→ **DATASET EXCERPTS**:
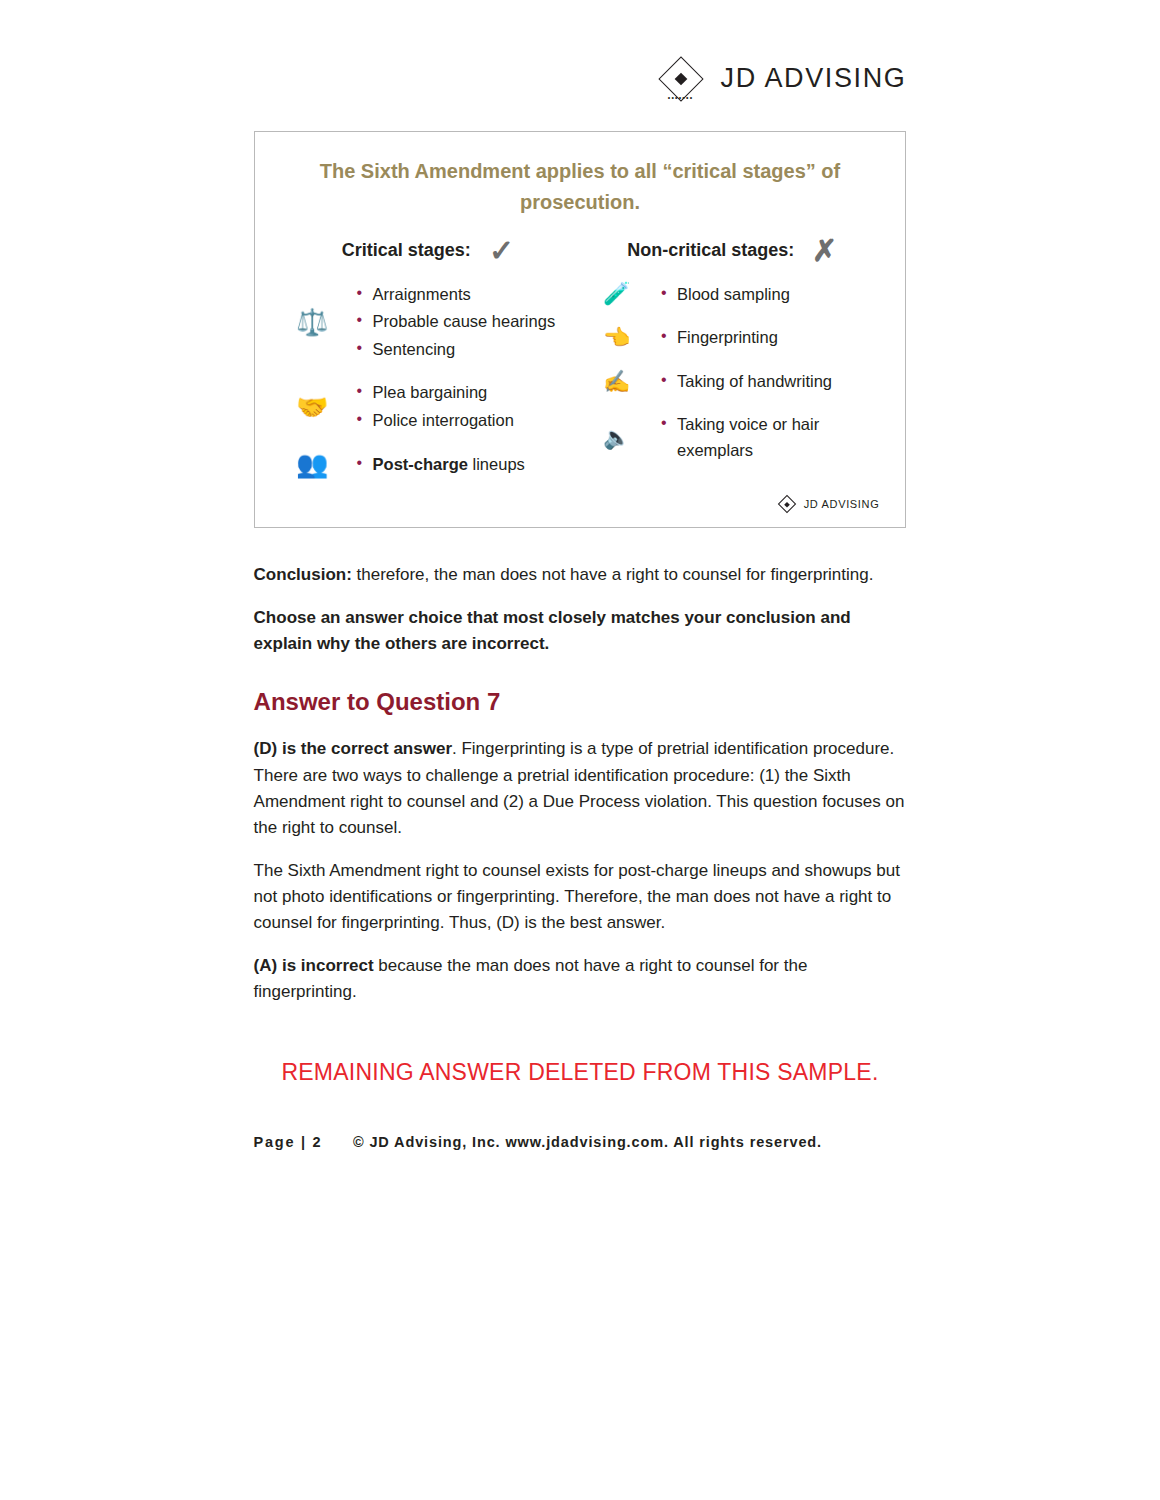•••••••
JD ADVISING
The Sixth Amendment applies to all “critical stages” of prosecution.
Critical stages: ✓
⚖️
Arraignments
Probable cause hearings
Sentencing
🤝
Plea bargaining
Police interrogation
👥
Post-charge lineups
Non-critical stages: ✗
🧪
Blood sampling
👈
Fingerprinting
✍️
Taking of handwriting
🔈
Taking voice or hair exemplars
JD ADVISING
Conclusion: therefore, the man does not have a right to counsel for fingerprinting.
Choose an answer choice that most closely matches your conclusion and explain why the others are incorrect.
Answer to Question 7
(D) is the correct answer. Fingerprinting is a type of pretrial identification procedure. There are two ways to challenge a pretrial identification procedure: (1) the Sixth Amendment right to counsel and (2) a Due Process violation. This question focuses on the right to counsel.
The Sixth Amendment right to counsel exists for post-charge lineups and showups but not photo identifications or fingerprinting. Therefore, the man does not have a right to counsel for fingerprinting. Thus, (D) is the best answer.
(A) is incorrect because the man does not have a right to counsel for the fingerprinting.
REMAINING ANSWER DELETED FROM THIS SAMPLE.
Page | 2 © JD Advising, Inc. www.jdadvising.com. All rights reserved.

→ **WHAT IS REQUIRED**: Show each line of the listing that holds the string "does".

→ **COMPLETED TASK**:
Conclusion: therefore, the man does not have a right to counsel for fingerprinting.
The Sixth Amendment right to counsel exists for post-charge lineups and showups but not photo identifications or fingerprinting. Therefore, the man does not have a right to counsel for fingerprinting. Thus, (D) is the best answer.
(A) is incorrect because the man does not have a right to counsel for the fingerprinting.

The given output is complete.